Il semble que le chantier royal de l’ouverture à la «melkisation» d’1 million d’hectares supplémentaires de terres collectives, situées dans des zones bours (non irriguées) va s’accélérer. C’est ce qu’a déclaré à la MAP Abdelmajid El Henkari, gouverneur directeur des affaires rurales (photo). «L'année 2019 sera celle du début de la mise en œuvre effective du chantier royal de la mobilisation des terres agricoles appartenant aux communautés soulaliyate», a t-il affirmé.

Cette opération, qui passe par la conservation foncière, meilleur moyen pour sécuriser les terres, devra permettre l’immatriculation de cinq millions d'hectares de terres collectives en 2020. C'est une démarche qui fait partie, selon le gouverneur, d'un ambitieux programme initié conjointement par le ministère de l'Intérieur et l'Agence nationale de la conservation foncière, du cadastre et de la cartographie (ANCFCC).

Selon Al Hankari, le processus d'appropriation, qui intervient après l'identification de ceux qui détiennent le droit d'exploitation des terres soulaliyate, sera basé sur l'adoption d'un registre agricole élaboré par le ministère de l'Agriculture, de la pêche maritime, du développement rural, des eaux et forêts. Pour mémoire, dans son discours prononcé à l'ouverture de l'année législative, le roi Mohammed VI a souligné que la mobilisation des terres collectives pour la réalisation de projets d'investissement agricole constitue un levier fort pour améliorer le niveau de vie socio-économique, plus particulièrement celui des ayants droit.

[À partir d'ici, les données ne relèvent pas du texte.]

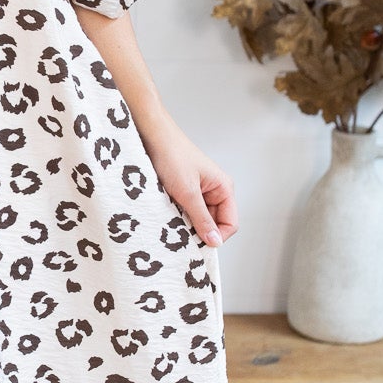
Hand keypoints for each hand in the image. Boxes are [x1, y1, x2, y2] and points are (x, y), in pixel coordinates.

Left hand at [138, 111, 236, 247]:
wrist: (152, 137)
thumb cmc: (172, 155)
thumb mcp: (188, 192)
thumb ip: (202, 218)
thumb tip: (214, 241)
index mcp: (224, 188)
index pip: (230, 223)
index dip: (217, 236)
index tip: (199, 244)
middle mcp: (215, 191)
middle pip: (214, 224)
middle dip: (199, 231)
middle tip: (181, 233)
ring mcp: (199, 193)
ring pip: (198, 220)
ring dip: (186, 224)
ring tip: (172, 220)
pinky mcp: (184, 193)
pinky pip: (186, 213)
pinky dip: (177, 217)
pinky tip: (167, 214)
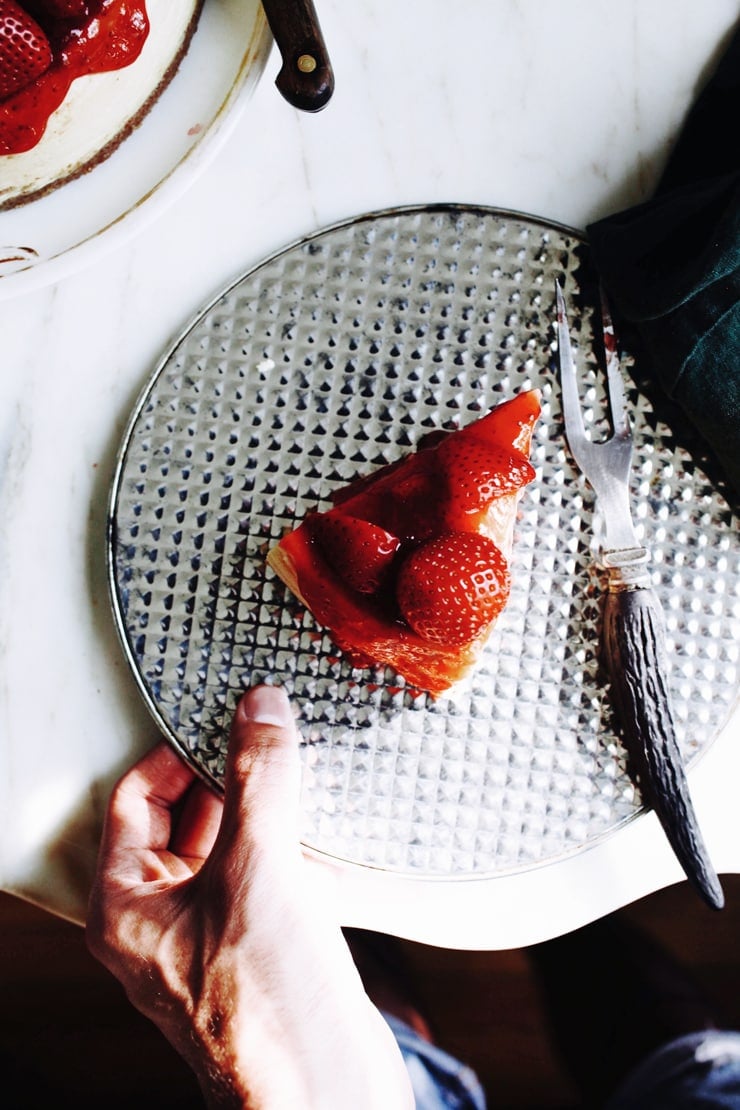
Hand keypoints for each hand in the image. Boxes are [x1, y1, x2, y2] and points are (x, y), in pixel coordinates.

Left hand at [86, 685, 412, 1108]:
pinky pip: (269, 879)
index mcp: (130, 906)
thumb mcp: (257, 872)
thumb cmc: (264, 1008)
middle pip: (185, 820)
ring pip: (233, 848)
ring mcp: (215, 935)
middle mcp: (164, 920)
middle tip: (266, 737)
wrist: (324, 1093)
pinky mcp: (263, 948)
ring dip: (266, 813)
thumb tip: (258, 711)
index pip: (136, 800)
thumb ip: (257, 783)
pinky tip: (329, 839)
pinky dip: (296, 853)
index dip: (175, 754)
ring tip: (300, 775)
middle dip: (227, 778)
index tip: (222, 720)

C’est dans ce sillage que la mobilisation des terres soulaliyate, un périmètre d'une grande ampleur à l'échelle nationale, sera accompagnée d'une série de mesures à caractère administratif, financier, technique et juridique, en coordination avec les ministères de l’Intérieur, des Finances et de l'Agriculture, de la pêche maritime, du développement rural, des eaux et forêts. En d’autres mots, cette procédure, qui requiert la modification du mécanisme légal régissant ce type de terres collectives, se trouve en phase de finalisation. Sur le plan administratif, l'accompagnement tend vers la mise à disposition de l'expérience du ministère de l’Agriculture dans le cadre du Plan Maroc vert (premier pilier) au profit des citoyens appartenant aux communautés soulaliyate. Côté financement, l'accent sera mis sur l'octroi de prêts aux investisseurs désireux de prendre en charge les terres en question, qu'ils soient des ayants droit ou d'autres personnes intéressées. Autre élément important, les parcelles de terrain concernées doivent s’étendre sur des superficies exploitables alors que les lots plus petits (un hectare ou moins) doivent être agrégés au sein d'une seule exploitation agricole.

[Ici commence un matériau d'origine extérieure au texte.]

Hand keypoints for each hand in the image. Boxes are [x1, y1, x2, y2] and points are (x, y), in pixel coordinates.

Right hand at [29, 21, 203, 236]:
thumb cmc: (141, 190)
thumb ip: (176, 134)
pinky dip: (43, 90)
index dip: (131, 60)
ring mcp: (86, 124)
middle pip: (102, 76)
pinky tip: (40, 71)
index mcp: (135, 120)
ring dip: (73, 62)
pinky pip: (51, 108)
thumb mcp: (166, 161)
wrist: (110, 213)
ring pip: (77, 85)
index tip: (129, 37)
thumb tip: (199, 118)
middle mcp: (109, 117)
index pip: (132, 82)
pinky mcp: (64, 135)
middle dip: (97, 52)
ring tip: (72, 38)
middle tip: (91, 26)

D’ailleurs, Abdelmajid El Henkari a aussi évoqué l'appropriation des terres situées en dehors des périmètres irrigués en affirmant que les ayants droit en sont les premiers bénéficiaires, pour peu qu’ils en soient des exploitants effectifs et que leurs exploitations soient productives et utiles pour eux-mêmes et pour autrui. Le lot de terrain exploité devrait lui-même répondre au critère de rentabilité comme exploitation moyenne, en ce sens que l’objectif premier est de faire émerger une classe moyenne d'agriculteurs capables de générer des opportunités d'emploi en milieu rural, plus particulièrement parmi les jeunes.